(Saved data entries)
# # # # # # #
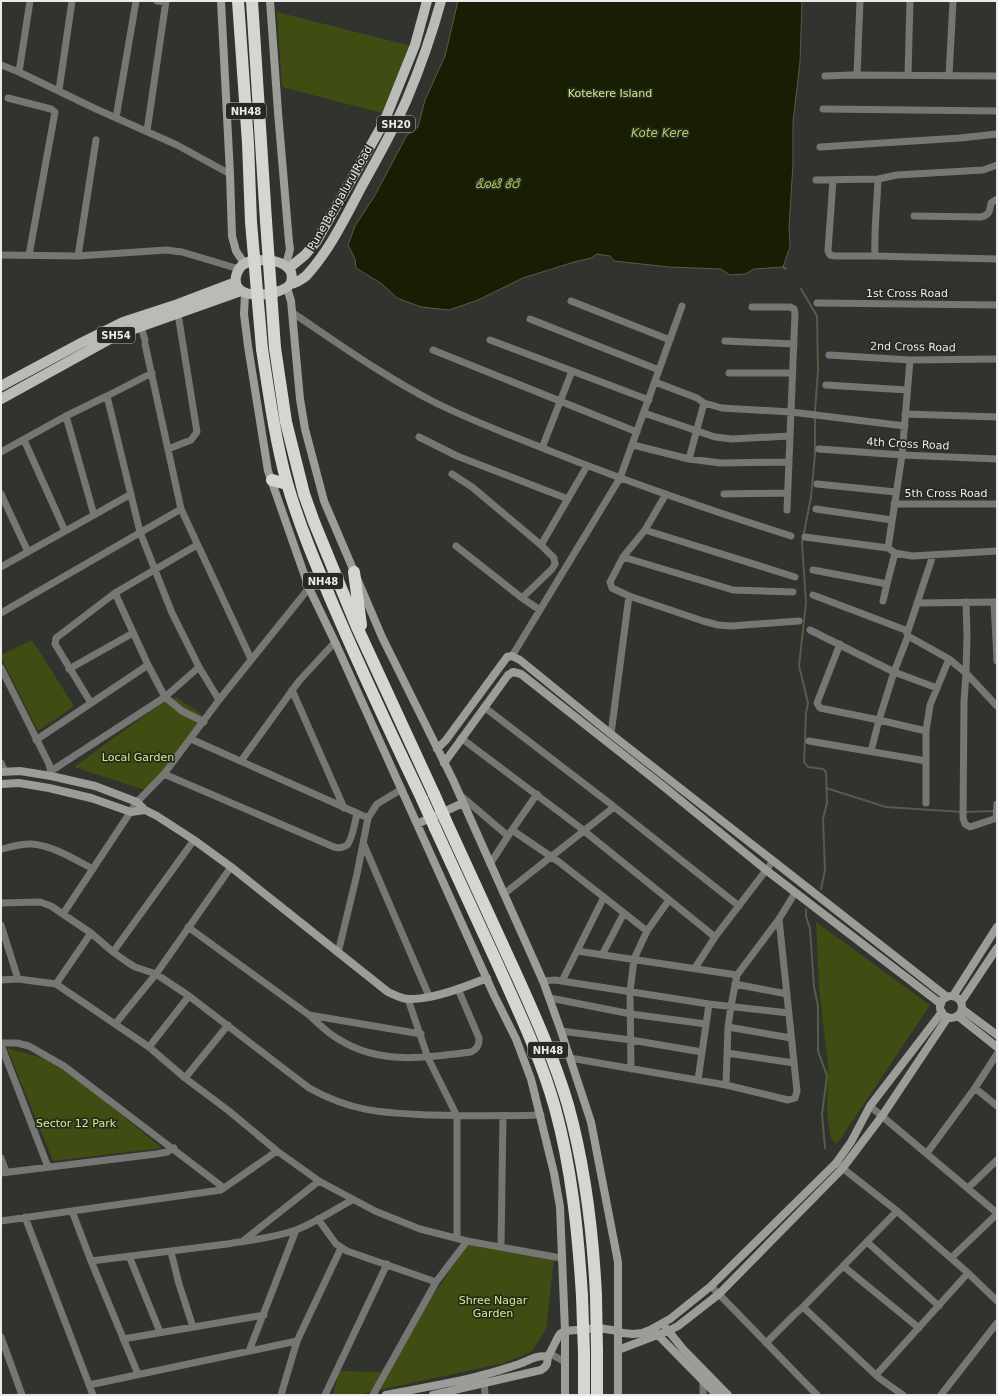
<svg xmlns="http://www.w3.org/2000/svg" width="998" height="1396" font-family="'DejaVu Sans','Noto Sans Kannada',sans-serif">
<rect width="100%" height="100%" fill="#31332e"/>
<path fill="#404d12" d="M277,12L411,46L382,113L282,87Z
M32,640L74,706L38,731L1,657V655Z
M176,697L204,716L148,791L74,767L166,700Z
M816,922L930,1005L837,1144L831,1139L827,1114L828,1066L819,987Z
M7,1048L57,1062L162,1148L53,1161Z
M470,1241L554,1258L546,1330L531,1352L504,1363L356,1395H333L339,1371L381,1372Z"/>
<path fill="#181e03" stroke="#575c48" d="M458,1H802L800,62L793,122V164L789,226L790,247L783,267L754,269L745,274L730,275L721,269L669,267L614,261L610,256L597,254L591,258L574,262L523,278L478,300L449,310L421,307L397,298L382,284L356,268L355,259L348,245L355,226L374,197L407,135L418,127L425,100L445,56Z"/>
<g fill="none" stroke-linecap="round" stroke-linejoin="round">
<path stroke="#575c48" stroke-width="2" d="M783,267L786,269
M801,289L817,316L818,370L815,412
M815,417V454L811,497L802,543L806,603L799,666L808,703L806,713L804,762L808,767L823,769L826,772L827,803L823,819L825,870L821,889
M826,788L886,807L963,812L994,811
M806,909V916L810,929L814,987L818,1006V1051L827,1076L822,1114L825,1148"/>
<path stroke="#767774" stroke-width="7" d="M157,1L166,2
M1,65L19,72L96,109L177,145L230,174
M19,72L30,1
M857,75L860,1
M908,75L910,1
M825,76L851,75L997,76
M949,76L953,1
M59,90L72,1
M8,98L51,109L55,112L29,255
M823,109L997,111
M116,118L136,1
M147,131L166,1
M820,147L960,138L997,134
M878,179C877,205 874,230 875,256L997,259
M816,180L878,179L897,175L983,170L997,165
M833,180L828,251L830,255L835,256H875
M914,216L981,217C990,215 990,210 991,203L997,199
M1,255L78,256L166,250L182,252L239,269
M78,256L96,140
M571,301L670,340
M817,303L997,305
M752,307H790L794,309L795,313L787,510
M293,313C339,344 385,377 434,402C468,419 504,433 540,447C622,480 706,509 791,536
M530,319L659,370
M140,323L145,340
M490,340L649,400
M725,341L794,344
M433,350L637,432
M829,355L910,360L997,359
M152,373L107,396L140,532L172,613L199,667L219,700
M729,373H792
M655,382L697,398L704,403L722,408L791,412L905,426
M826,385L907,390
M107,396L66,416L94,515L131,494
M644,413L715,437L732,439L790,436
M905,414L997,417
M419,437L457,456L568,499
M24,440L65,531
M633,445L689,459L721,463L789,462
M542,448L572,371
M168,449L191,440L197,432L178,314
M819,449L902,455L997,459
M1,452L66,416
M689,459L704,403
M452,474L472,487L541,545L554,558L555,564L552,569L522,598
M817,484L896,492
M1,494L28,552
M666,494L645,530L623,557L610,582L612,588L629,596L703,621L718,625L731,626L799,621
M724,494L787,493
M894,504H997
M181,509L251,659
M816,509L892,520
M645,530L795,577
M805,537L888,548L895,553L912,556L997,551
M541,545L587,466
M456,546L522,598L540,610
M888,548L902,455L910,360
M933,555L907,634L908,636L949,659L966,673L997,706
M623,557L733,590L793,592
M1,567L94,515
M813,570L887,584L883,601
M887,584L895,553
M115,593L148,665L165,697L199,667
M813,595L908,631
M966,602L967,636L966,673L964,702L963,818L965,824L970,827L997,818
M994,602L997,661
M917,603L997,602
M1,613L181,509L145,344
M810,630L894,672L937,688
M840,644L817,703L820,708L825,709L879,720L894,672L908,636
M512,656L620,478L682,306
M1,668L49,764L51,774
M69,669L133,633
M292,690L344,808
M91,703L58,649L55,644L56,638L115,593L197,545
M484,707L608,802L739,906
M611,734L629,596
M461,738L578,826L715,937L773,861
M191,739L368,818
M36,740L148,665
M809,741L926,761
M871,751L879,720L926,731L930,705L949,659
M241,761L299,681L335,642
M1,763L5,771
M51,771L165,697L182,711L204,722
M164,774L334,847C338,848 343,848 347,845C352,841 355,821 357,814
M460,795L508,836
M926,803V731
M996,819L997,804
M512,830L559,862L647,931L634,959L630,992L631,1069
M364,845L429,996
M1,849C11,847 22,843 32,844C54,846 74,859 93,869
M490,864L512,830L537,794
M504,894L614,807
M1,903L40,902L51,906L91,933L113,952L127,962L135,967L156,974L189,996L309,1088C352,1112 383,1113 430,1115C467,1116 504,1116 541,1115
M63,914L137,802L164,774L219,700L309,588
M1,925L18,979
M188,927L309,1015C319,1024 328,1034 340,1040C380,1065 427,1058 471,1052C478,1048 479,1045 479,1038L458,989
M647,931L669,900
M577,951L737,975
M113,952L194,840
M338,953L357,874L368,818L377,804L402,789
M602,955L624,913
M695,968L715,937
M1,980L18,979L56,984L149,1047L185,1078L229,1111L277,1151L319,1181L375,1211L420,1229L467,1241L561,1258
M543,981L555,980L709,1004L789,1013
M562,981L604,897
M56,984L91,933
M735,984L787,994
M550,998L631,1014L706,1024
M408,999L428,1058L457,1116V1238
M309,1015L421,1034
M116,1023L156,974L231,867
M728,1027L791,1038
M561,1031L631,1040L702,1052
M1,1043H17L29,1046L64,1066L224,1188
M1,1045L48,1167
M149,1047L189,996
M727,1053L794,1063
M570,1058L726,1085L788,1100L795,1098L797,1091L779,919
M185,1078L228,1025
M698,1080L709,1004
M726,1085L728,1027L731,1006L737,975L779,919L795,893
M975,1088L997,1054
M870,1106L997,1213
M927,1153L975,1088L997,1106
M1,1158L6,1172
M1,1173L156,1154L167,1152L174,1148
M968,1188L997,1160
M72,1211L91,1261C136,1255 182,1250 227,1244C250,1240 274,1238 296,1230C315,1223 334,1210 352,1200
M25,1217L93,1395
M318,1219L336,1244L347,1251L436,1282L373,1395
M1,1221L221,1190L277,1151
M243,1241L319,1181
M867,1242L939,1306
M501,1246L503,1116
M171,1252L179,1284L193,1327
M129,1256L160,1332
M951,1258L997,1214
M91,1261L138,1374
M843,1266L919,1328
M968,1273L997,1301
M436,1282L467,1241
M711,1286L817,1395
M803,1307L879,1378L903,1395
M1,1337L22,1395
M123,1339L264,1315
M766,1343L794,1315L803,1307L897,1211L836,1163
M249,1351L296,1230
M549,1353L565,1362
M876,1375L968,1273L897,1211
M484,1379L485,1395
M89,1385L297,1341
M281,1395L297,1341L341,1248
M325,1395L387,1264
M703,1395V1381
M941,1395L997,1323"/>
<path stroke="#9c9d99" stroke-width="8" d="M221,1L230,174L232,236L236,251L244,263
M270,1L278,112L289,242L290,249L286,265
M287,288L291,301L300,399L305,429L324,501L382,637L453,780L543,981L561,1031L591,1122L618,1262V1395
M245,294L244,314L248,346L268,471L309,588L335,642L494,995L516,1039L531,1079L554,1173L560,1207L565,1331V1395
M437,749L446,740L507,657L512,656L520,660L611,734L947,997
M444,763L508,675L513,672L521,674L663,786L766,870L941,1004
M1,772L20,771L51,776L95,786L137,802L145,810
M1,784L19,783L49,788L91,798L131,812L145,810L157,816L194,840L231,867L388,992C395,995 401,999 409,999C432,1000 465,987 487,978
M417,824L463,803
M953,996L997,927
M940 1007a11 11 0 1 1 22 0a11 11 0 1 1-22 0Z
M961,1002L997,948
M962,1009L997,1035
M958,1016L997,1047
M666,1328L683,1349L728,1395
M656,1333L717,1395
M618,1350L668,1331L678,1326L719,1294L842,1169L882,1116L948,1017
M386,1395C429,1386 474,1380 516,1365C527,1362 536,1354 548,1357
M433,1395L541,1370L545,1367L547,1364L548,1357L558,1337L560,1334L565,1331L599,1328L618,1331L623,1333L633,1334L642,1333L650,1330L670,1319L711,1286L836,1163L851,1142L870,1106L942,1012"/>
<path stroke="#b9bbb6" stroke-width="10" d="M257,260C269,260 284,260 291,272C292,276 292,281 290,284C283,296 226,304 237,273C240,264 248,261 257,260Z
M289,268L305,255L316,242L384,122L415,45L427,1
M290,284C296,283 301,280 306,276C330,250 346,216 362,186C378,157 394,129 407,99C420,68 432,34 441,1
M1,386L81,343L123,322L178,304L236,282
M1,399L117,335L241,291"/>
<path stroke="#d4d6d0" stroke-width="12" d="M238,1L248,143L251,222
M252,1L266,221
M275,348L286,422L304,494L314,522L357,627L434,794
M262,349C269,394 275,439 287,483C299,525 317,567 334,607C362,672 392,736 422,799
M272,480L287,484
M354,572L361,625
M445,819C469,871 493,924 517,976C536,1018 555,1061 568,1105C585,1167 593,1232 596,1296
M435,828C456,873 476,918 497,963C518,1010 541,1058 555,1108C572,1170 578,1233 582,1296
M597,1352V1395
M584,1395V1353"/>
<path stroke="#d4d6d0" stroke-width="12" d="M266,221L275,348
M251,222L262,349
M434,794L445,819
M422,799L435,828
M582,1296L584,1353
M596,1296L597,1352"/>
</g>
<g text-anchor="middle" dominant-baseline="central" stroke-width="3.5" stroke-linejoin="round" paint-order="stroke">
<g fill="#272924" stroke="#b0b2ae" stroke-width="1">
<rect x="226" y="103" width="40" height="16" rx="3"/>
<rect x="377" y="116" width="38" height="16" rx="3"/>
<rect x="97" y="327" width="38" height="16" rx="3"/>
<rect x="303" y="573" width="40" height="16" rx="3"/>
<rect x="528" y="1042" width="40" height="16" rx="3"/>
</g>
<g font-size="10" font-weight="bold" fill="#ebece9">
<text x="246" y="111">NH48</text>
<text x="396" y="124">SH20</text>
<text x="116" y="335">SH54</text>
<text x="323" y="581">NH48</text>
<text x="548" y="1050">NH48</text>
</g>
<g font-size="11" fill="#d2f078" stroke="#272924">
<text x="610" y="93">Kotekere Island</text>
<text x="138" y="757">Local Garden</text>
<text x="76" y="1123">Sector 12 Park</text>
<text x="493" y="1300">Shree Nagar<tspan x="493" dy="13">Garden</tspan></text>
</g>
<g font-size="11" fill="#ebece9" stroke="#272924">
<text transform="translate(340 198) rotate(-60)">Pune Bengaluru Road</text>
<text x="907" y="293">1st Cross Road</text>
<text transform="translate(913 347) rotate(1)">2nd Cross Road</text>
<text transform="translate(908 444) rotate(3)">4th Cross Road</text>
<text x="946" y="493">5th Cross Road</text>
</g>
<g font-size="12" font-style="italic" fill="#b3cf57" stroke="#272924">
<text x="660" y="133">Kote Kere</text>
<text x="497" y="184">ಕೊಟೆ ಕೆರೆ</text>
</g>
</g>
<rect width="998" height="1396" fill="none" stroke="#ebece9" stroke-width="4"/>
</svg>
# # # # # # #
- **Work order**:
The lines above from the one containing "M408,999L428,1058L457,1116V1238" through the one containing "M325,1395L387,1264" are to be set down exactly, and no others.

- **Response to this task**:
M408,999L428,1058L457,1116V1238
M309,1015L421,1034
M116,1023L156,974L231,867
M728,1027L791,1038
M561,1031L631,1040L702,1052
M1,1043H17L29,1046L64,1066L224,1188
M1,1045L48,1167
M149,1047L189,996
M727,1053L794,1063
M570,1058L726,1085L788,1100L795,1098L797,1091L779,919
M185,1078L228,1025
M698,1080L709,1004
M726,1085L728,1027L731,1006L737,975L779,919L795,893
M975,1088L997,1054
M870,1106L997,1213
M927,1153L975,1088L997,1106
M1,1158L6,1172
M1,1173L156,1154L167,1152L174,1148
M968,1188L997,1160
M72,1211L91,1261C136,1255 182,1250 227,1244C250,1240 274,1238 296,1230C315,1223 334,1210 352,1200
M25,1217L93,1395
M318,1219L336,1244L347,1251L436,1282L373,1395
M1,1221L221,1190L277,1151
M243,1241L319,1181
M867,1242L939,1306
M501,1246L503,1116
M171,1252L179,1284L193,1327
M129,1256L160,1332
M951,1258L997,1214
M91,1261L138,1374
M843,1266L919,1328
M968,1273L997,1301
M436,1282L467,1241
M711,1286L817,1395
M803,1307L879,1378L903,1395
M1,1337L22,1395
M123,1339L264,1315
M766,1343L794,1315L803,1307L897,1211L836,1163
M249,1351L296,1230
M549,1353L565,1362
M876,1375L968,1273L897,1211
M484,1379L485,1395
M89,1385L297,1341
M281,1395L297,1341L341,1248
M325,1395L387,1264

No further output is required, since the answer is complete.